Wednesday, August 29, 2007

Two years later

I was not in New Orleans on August 29, 2005.  In fact, I was far, far away, in Natchitoches, LA., safe and dry in a cozy but cramped apartment with my stepdaughter, her two roommates, my husband, my daughter, my husband's ex wife and her husband.

I don't even live in New Orleans, but in a suburb. A nice, safe,  high and dry suburb that escaped the wrath of Hurricane Katrina unscathed.

I only spent a week in my self-imposed exile.  I returned to my house five days later, cleaned out the fridge, spotted the mouse that had moved into my kitchen and went to a friend's house for a few hours until the turned my electricity back on. That night I slept in my own bed. But I had to go days without cable.
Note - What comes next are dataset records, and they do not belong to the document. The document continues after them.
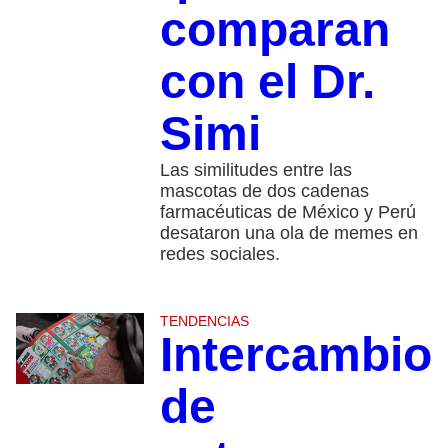
comparan
con el Dr.
Simi
Las similitudes entre las
mascotas de dos cadenas
farmacéuticas de México y Perú
desataron una ola de memes en
redes sociales.
TENDENCIAS
Intercambio
de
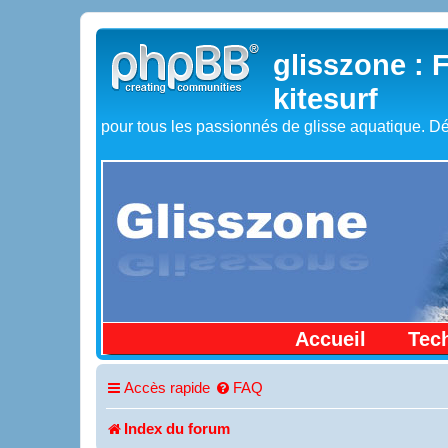
glisszone : 
kitesurf
pour tous les passionnés de glisse aquatique. Dé
Accueil
Tec
Accès rapide
FAQ
Index du forum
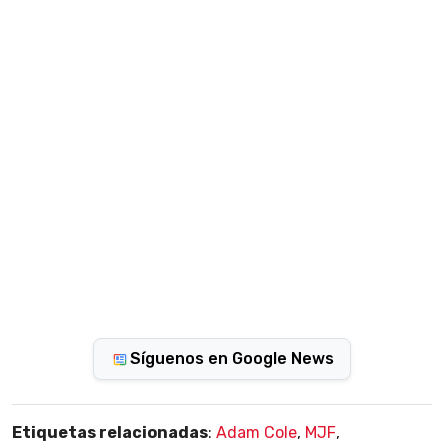
Síguenos en Google News
Etiquetas relacionadas
:
Adam Cole
,
MJF
,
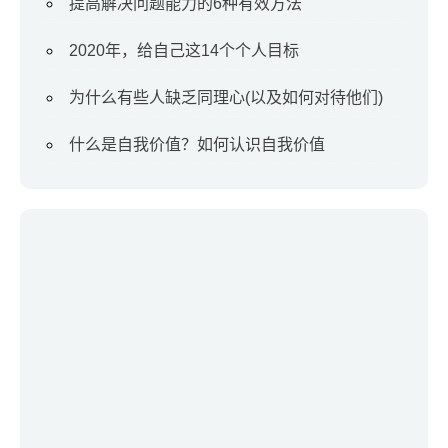
提高解决问题能力的6种有效方法
2020年，给自己这14个个人目标
为什么有些人缺乏同理心(以及如何对待他们)
什么是自我价值？如何认识自我价值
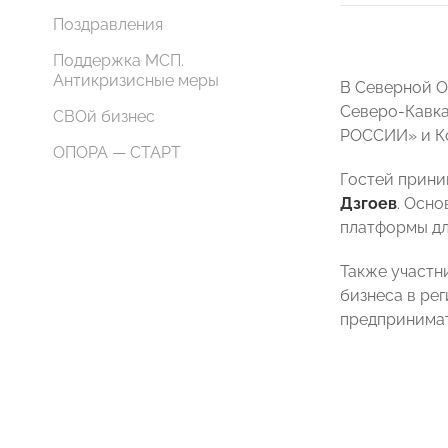
Поздравления
Поддержка МСП.
Антикризисные меры
В Северной О
Северо-Кавка
СВОй бизнес
РОССИИ» и К
ОПОРА — СТАРТ
Гостей прин
Дзгоев
. Осн
платформы дл
Также участн
бизнеса в ре
предпринимат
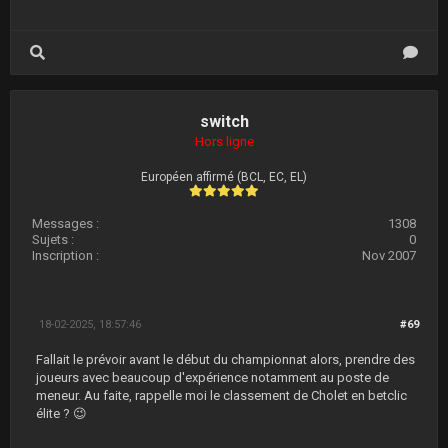
switch
Hors ligne
Européen affirmé (BCL, EC, EL)
Messages :
1308
Sujets :
0
Inscription :
Nov 2007
18-02-2025, 18:57:46
#69
Fallait le prévoir avant le début du championnat alors, prendre des
joueurs avec beaucoup d'expérience notamment au poste de
meneur. Au faite, rappelle moi le classement de Cholet en betclic
élite ? 😉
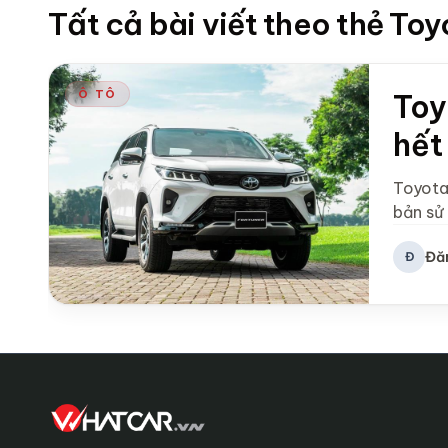
Tất cả bài viết theo thẻ To
Ô TÔ
Toy
hết
Toyota
bản sử
Đă
Đ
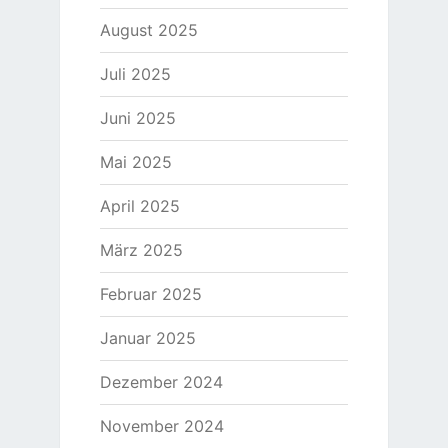
August 2025
Juli 2025
Juni 2025
Mai 2025
April 2025
März 2025
Februar 2025
Januar 2025
Dezember 2024
November 2024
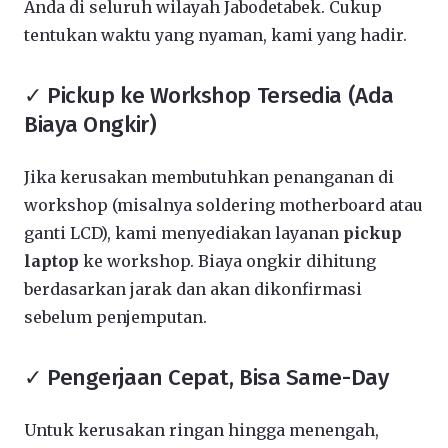
Anda di seluruh wilayah Jabodetabek. Cukup
tentukan waktu yang nyaman, kami yang hadir.
✓ Pickup ke Workshop Tersedia (Ada
Biaya Ongkir)
Jika kerusakan membutuhkan penanganan di
workshop (misalnya soldering motherboard atau
ganti LCD), kami menyediakan layanan
pickup
laptop
ke workshop. Biaya ongkir dihitung
berdasarkan jarak dan akan dikonfirmasi
sebelum penjemputan.
✓ Pengerjaan Cepat, Bisa Same-Day
Untuk kerusakan ringan hingga menengah,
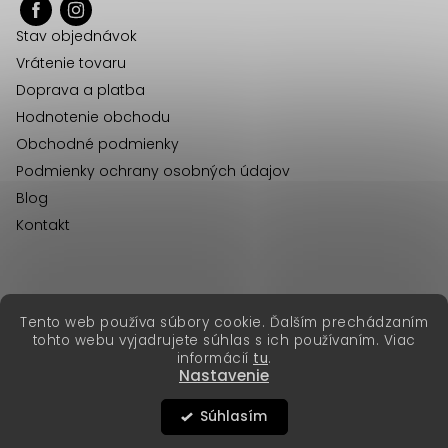
ä
Stav objednávok
t
Vrátenie tovaru
i
Doprava a platba
e
Hodnotenie obchodu
Obchodné podmienky
Podmienky ochrany osobných údajov
Blog
Kontakt
erikafashion.cz
Tento web používa súbory cookie. Ďalším prechádzaním
Copyright 2026
Erika Fashion
. Všetky práva vyhradené.
tohto webu vyjadrujete súhlas s ich používaním. Viac
Vytvoril Shoptet Premium
&
informácií
tu
.
Nastavenie
Súhlasím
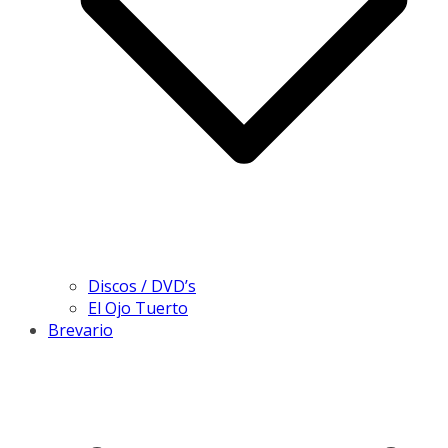
Discos / DVD’s
El Ojo Tuerto
Brevario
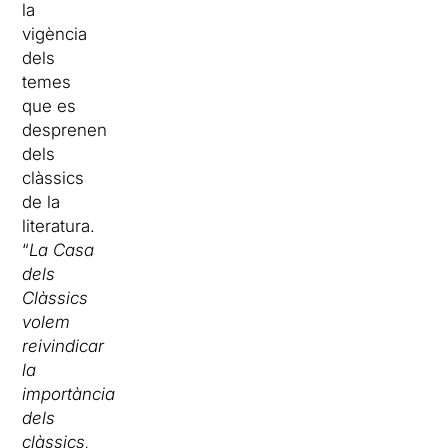
la
vigència
dels
temes
que es
desprenen
dels
clàssics
de la
literatura.
“
La Casa
dels
Clàssics
volem
reivindicar
la
importància
dels
clàssics,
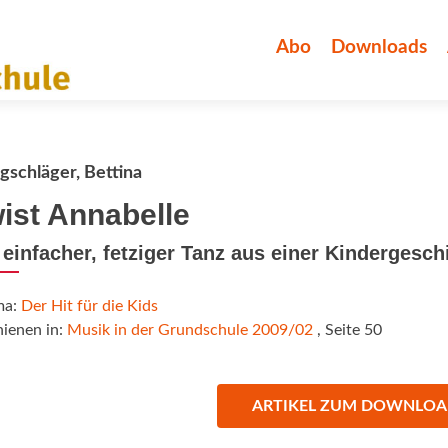
Zum
Inhalt
Abo
Downloads
springen
gschläger, Bettina
ist Annabelle
 einfacher, fetziger Tanz aus einer Kindergesch
ma:
Der Hit für die Kids
hienen in:
Musik in der Grundschule 2009/02
, Seite 50
ARTIKEL ZUM DOWNLO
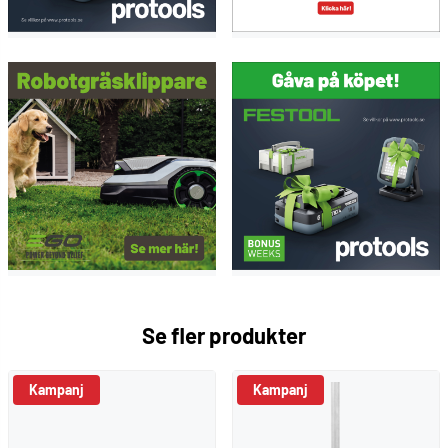
Se fler produkter
Kampanj
Kampanj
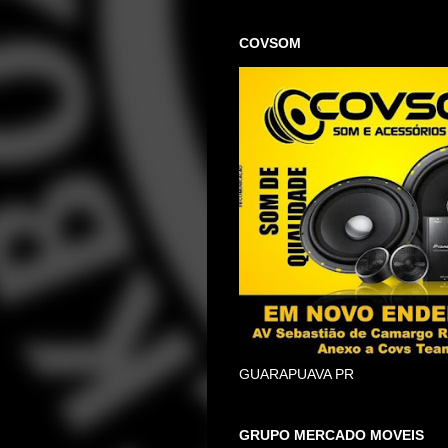
COVSOM
GUARAPUAVA PR
GRUPO MERCADO MOVEIS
I did not lose everything I owned. In fact, I did not lose anything I owned.

Well, does one's sense of security count?

I now spend my summers making mental lists of what I must pack when there is a hurricane in the gulf. I find myself mentally filing away the names of hotels along the way when I drive out of town. They are potential places of refuge. I have spent two years scanning in my old photos onto my computer. I have bought a DVD recorder but have not yet begun transferring all the video to disk.
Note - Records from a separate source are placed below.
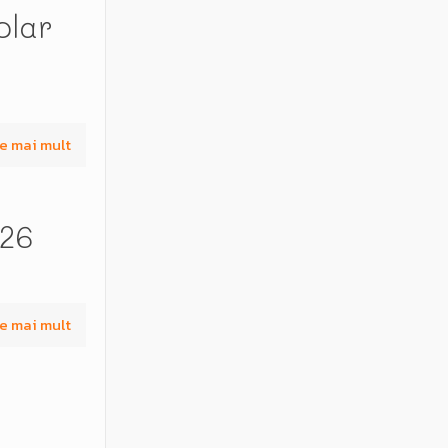
olar
e mai mult
26
e mai mult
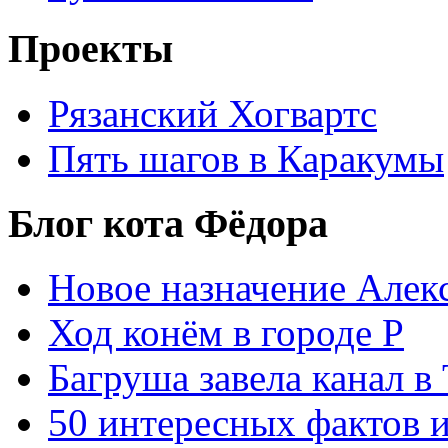
Проекты
Рязанский Хогвартс
Пять шагов в Каракумы
Блог кота Фёдора
Новое назначение Алек
Ход конём в городе Р
Багруша завела канал в
50 интересных фактов 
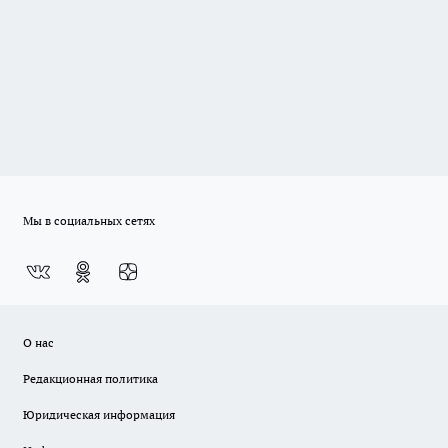
Мы в социальных сетях
О нас
Редакционная политика
Юридическая информация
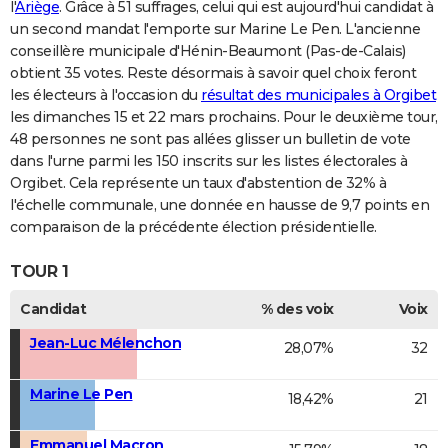
l'
Ariège
. Grâce à 51 suffrages, celui qui est aujourd'hui candidat à
un second mandat l'emporte sur Marine Le Pen. L'ancienne
conseillère municipale d'Hénin-Beaumont (Pas-de-Calais)
obtient 35 votes. Reste désormais à savoir quel choix feront
les électeurs à l'occasion du
résultat des municipales à Orgibet
les dimanches 15 et 22 mars prochains. Pour le deuxième tour,
48 personnes ne sont pas allées glisser un bulletin de vote
dans l'urne parmi les 150 inscrits sur les listes électorales à
Orgibet. Cela représente un taux d'abstention de 32% à
l'échelle communale, une donnée en hausse de 9,7 points en
comparaison de la précédente élection présidentielle.
TOUR 1
Candidat
% des voix
Voix
Jean-Luc Mélenchon
28,07%
32
Marine Le Pen
18,42%
21
Emmanuel Macron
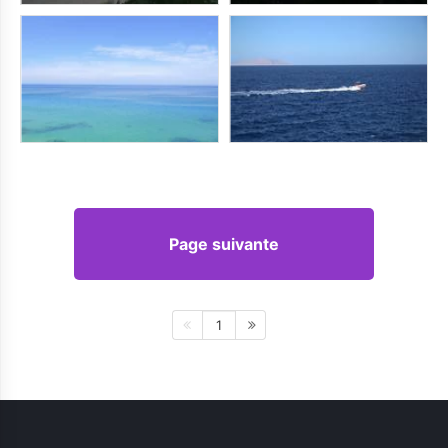
Page suivante
1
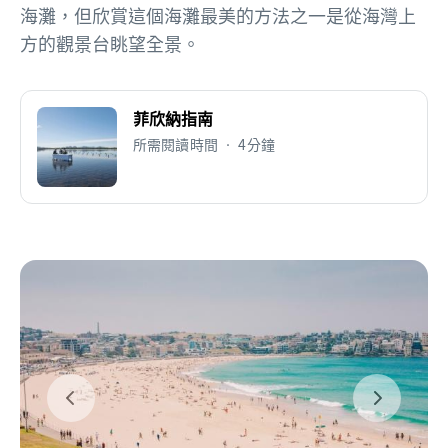
海灘，但欣賞這個海灘最美的方法之一是從海灣上
方的觀景台眺望全景。
菲欣納指南
所需閱讀時間 • 4分鐘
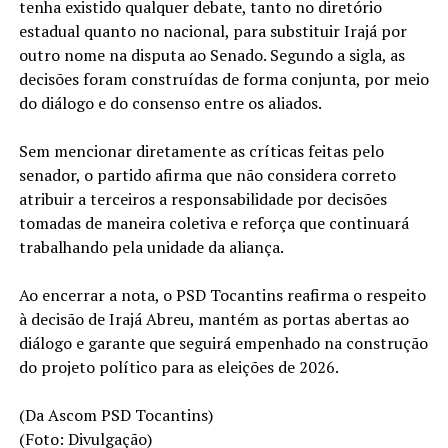
tenha existido qualquer debate, tanto no diretório
estadual quanto no nacional, para substituir Irajá por
outro nome na disputa ao Senado. Segundo a sigla, as
decisões foram construídas de forma conjunta, por meio
do diálogo e do consenso entre os aliados.
Sem mencionar diretamente as críticas feitas pelo
senador, o partido afirma que não considera correto
atribuir a terceiros a responsabilidade por decisões
tomadas de maneira coletiva e reforça que continuará
trabalhando pela unidade da aliança.
Ao encerrar a nota, o PSD Tocantins reafirma o respeito
à decisão de Irajá Abreu, mantém as portas abertas ao
diálogo e garante que seguirá empenhado na construção
do projeto político para as eleições de 2026.
(Da Ascom PSD Tocantins)
(Foto: Divulgação)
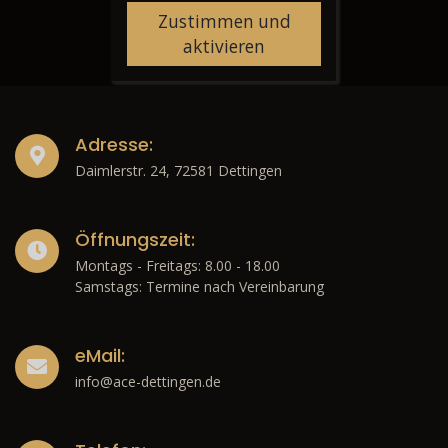
Zustimmen und
aktivieren
Adresse:
Daimlerstr. 24, 72581 Dettingen
Öffnungszeit:
Montags - Freitags: 8.00 - 18.00
Samstags: Termine nach Vereinbarung
eMail:
info@ace-dettingen.de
I have Lora Leigh's special things in a stack so that I can snatch them up quickly -- her  Lora Day Box which contains all the keepsakes from her finalization day, her baby box, her baby book, her two scrapbooks. She's only 6. She hasn't accumulated as much -- YET.

I have prioritized my own -- the lock box, the bill basket, the hard drive, the wedding album, the one photo album that has pictures of my brother and me as children, the two books I've written but haven't published yet, the French silver, the silver tray, the videos and as many photos as I can cram into whatever space we have.

I also have a brand new canvas luggage holder for the top of my car -- so I can pack more stuff.

And I have a 6-year-old who is still traumatized.  She is terrified of the daily average thunderstorm. She plays "evacuation" with her friends. She has nightmares about the day another storm comes our way and we have to leave. She won't let me watch any of the anniversary stuff on TV.

It is two years today since Hurricane Katrina tried to destroy the city of New Orleans, the mother ship of  us suburbanites. We who are counted among the metropolitan area's population, and who count ourselves, count on that city for much of our existence. We count on it for our culture, our way of life, our uniqueness in this world and, well, for our jobs.  It is our tether, our home base.

Katrina cut us off for a while, but the ties have not been severed. I have been there. I am not afraid to go there. I just don't like to drive there.